===== Dataset records

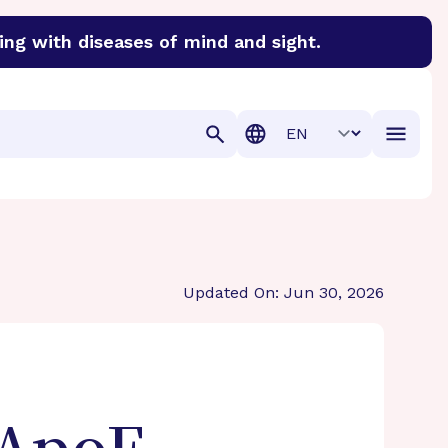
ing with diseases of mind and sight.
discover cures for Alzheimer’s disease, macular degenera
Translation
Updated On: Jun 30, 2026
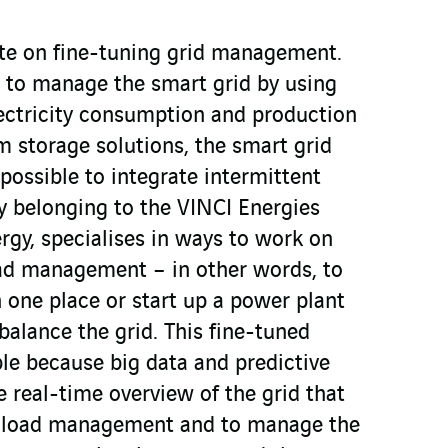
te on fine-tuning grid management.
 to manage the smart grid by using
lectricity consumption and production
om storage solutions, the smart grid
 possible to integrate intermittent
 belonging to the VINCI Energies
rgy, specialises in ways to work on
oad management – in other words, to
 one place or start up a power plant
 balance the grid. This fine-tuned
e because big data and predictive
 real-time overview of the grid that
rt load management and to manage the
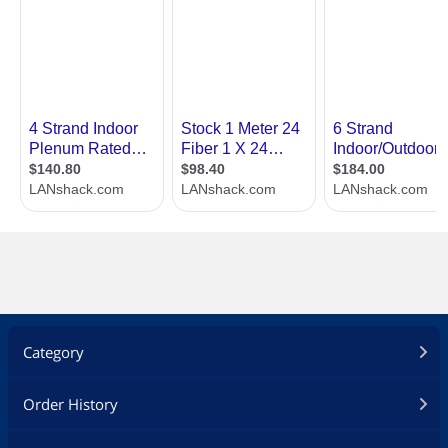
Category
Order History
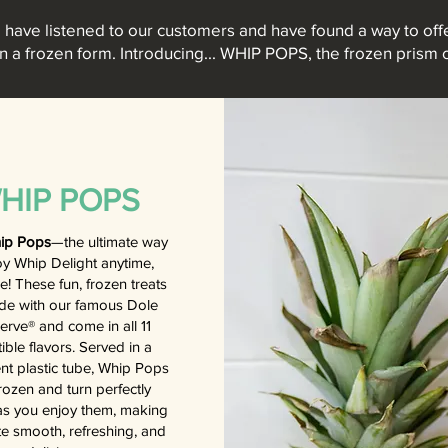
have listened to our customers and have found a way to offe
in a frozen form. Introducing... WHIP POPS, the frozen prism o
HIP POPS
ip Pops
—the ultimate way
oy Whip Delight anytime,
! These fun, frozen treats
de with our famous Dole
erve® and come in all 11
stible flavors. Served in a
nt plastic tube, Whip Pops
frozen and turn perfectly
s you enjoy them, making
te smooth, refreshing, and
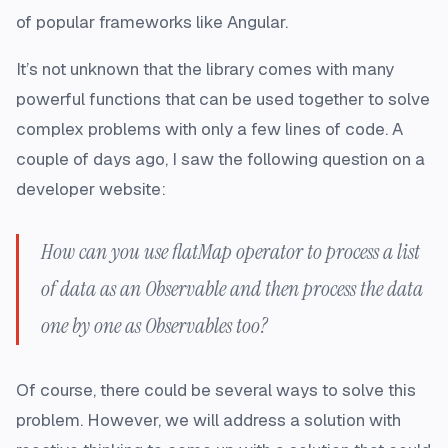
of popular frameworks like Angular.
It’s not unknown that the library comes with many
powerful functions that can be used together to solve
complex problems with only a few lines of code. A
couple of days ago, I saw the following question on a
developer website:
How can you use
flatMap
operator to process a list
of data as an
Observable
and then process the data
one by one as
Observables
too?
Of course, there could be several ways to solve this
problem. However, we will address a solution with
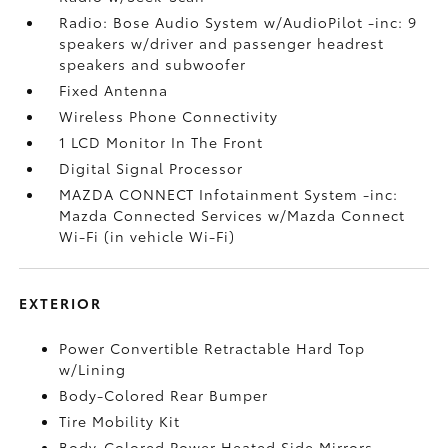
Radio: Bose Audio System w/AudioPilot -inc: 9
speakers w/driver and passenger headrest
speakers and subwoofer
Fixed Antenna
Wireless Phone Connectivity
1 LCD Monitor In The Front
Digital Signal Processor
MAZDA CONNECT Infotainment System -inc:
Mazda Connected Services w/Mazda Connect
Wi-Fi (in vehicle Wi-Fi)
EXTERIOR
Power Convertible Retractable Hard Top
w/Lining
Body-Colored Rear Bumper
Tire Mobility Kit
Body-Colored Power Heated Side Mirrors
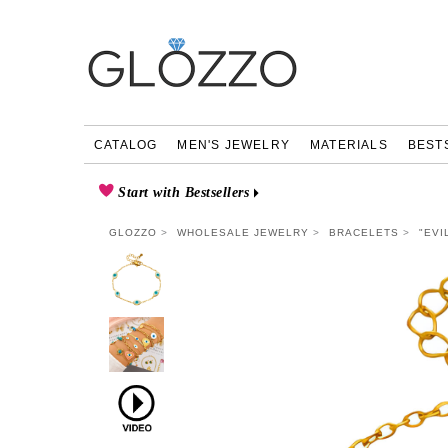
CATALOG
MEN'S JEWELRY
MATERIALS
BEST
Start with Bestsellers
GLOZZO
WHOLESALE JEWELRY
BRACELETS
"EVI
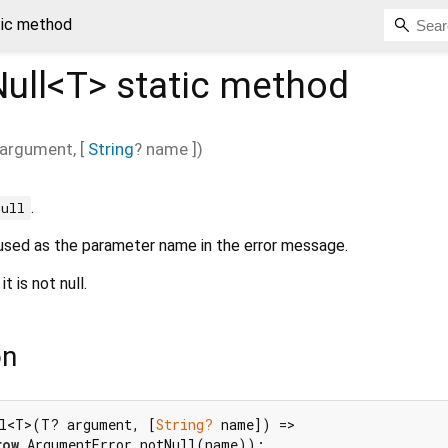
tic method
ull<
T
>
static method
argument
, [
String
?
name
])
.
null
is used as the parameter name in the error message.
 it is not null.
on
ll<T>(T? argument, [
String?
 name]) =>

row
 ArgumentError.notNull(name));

==========
===== Dataset records

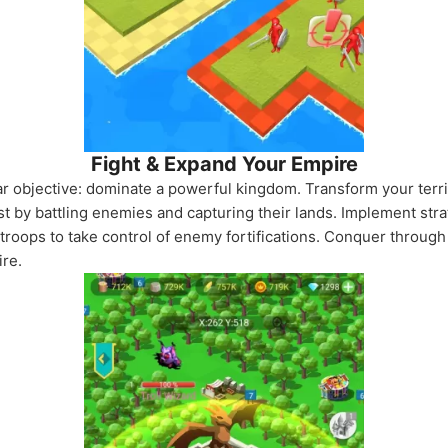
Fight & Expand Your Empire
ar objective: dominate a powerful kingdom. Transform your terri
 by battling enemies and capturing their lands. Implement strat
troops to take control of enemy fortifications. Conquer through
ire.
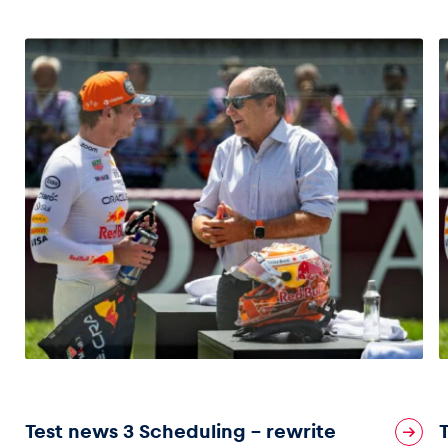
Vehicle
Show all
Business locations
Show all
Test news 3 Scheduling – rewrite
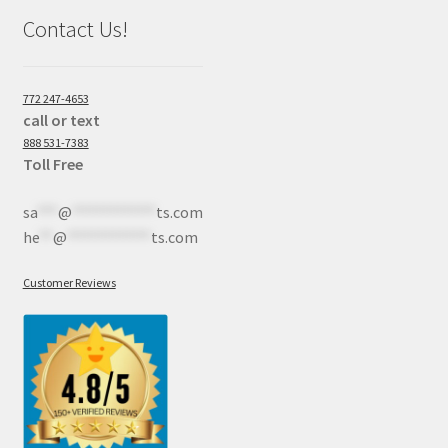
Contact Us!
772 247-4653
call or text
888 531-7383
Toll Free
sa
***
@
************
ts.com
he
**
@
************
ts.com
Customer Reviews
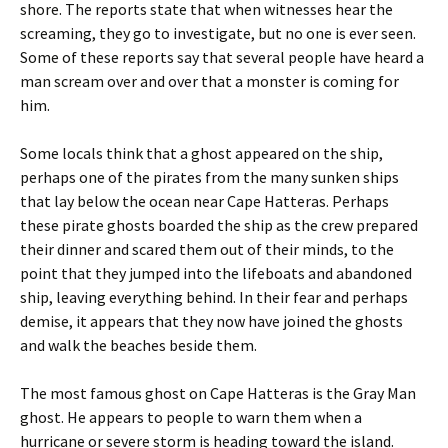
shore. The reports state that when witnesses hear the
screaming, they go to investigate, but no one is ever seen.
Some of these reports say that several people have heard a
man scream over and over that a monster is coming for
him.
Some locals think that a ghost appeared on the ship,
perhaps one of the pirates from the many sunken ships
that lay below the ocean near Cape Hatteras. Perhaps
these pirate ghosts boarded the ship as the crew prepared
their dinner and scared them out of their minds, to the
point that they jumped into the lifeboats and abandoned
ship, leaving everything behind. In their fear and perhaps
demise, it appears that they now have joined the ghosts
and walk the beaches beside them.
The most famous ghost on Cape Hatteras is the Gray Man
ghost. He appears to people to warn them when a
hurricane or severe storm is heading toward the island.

==========
===== Dataset records

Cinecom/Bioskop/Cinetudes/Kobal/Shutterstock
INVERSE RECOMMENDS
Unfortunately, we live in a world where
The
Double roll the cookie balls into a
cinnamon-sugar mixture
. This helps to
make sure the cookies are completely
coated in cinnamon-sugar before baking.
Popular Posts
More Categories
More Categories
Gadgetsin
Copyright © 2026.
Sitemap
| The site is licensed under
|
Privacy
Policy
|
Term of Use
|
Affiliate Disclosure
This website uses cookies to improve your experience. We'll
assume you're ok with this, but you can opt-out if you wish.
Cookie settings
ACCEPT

==========

## Brief
Reproduce verbatim the lines from the records, beginning at the line that contains "Contact Us!" and stopping after the line that contains "Customer Reviews".

## Response box
Contact Us!
772 247-4653
call or text
888 531-7383
Toll Free
sa
***
@
************
ts.com
he
**
@
************
ts.com
Customer Reviews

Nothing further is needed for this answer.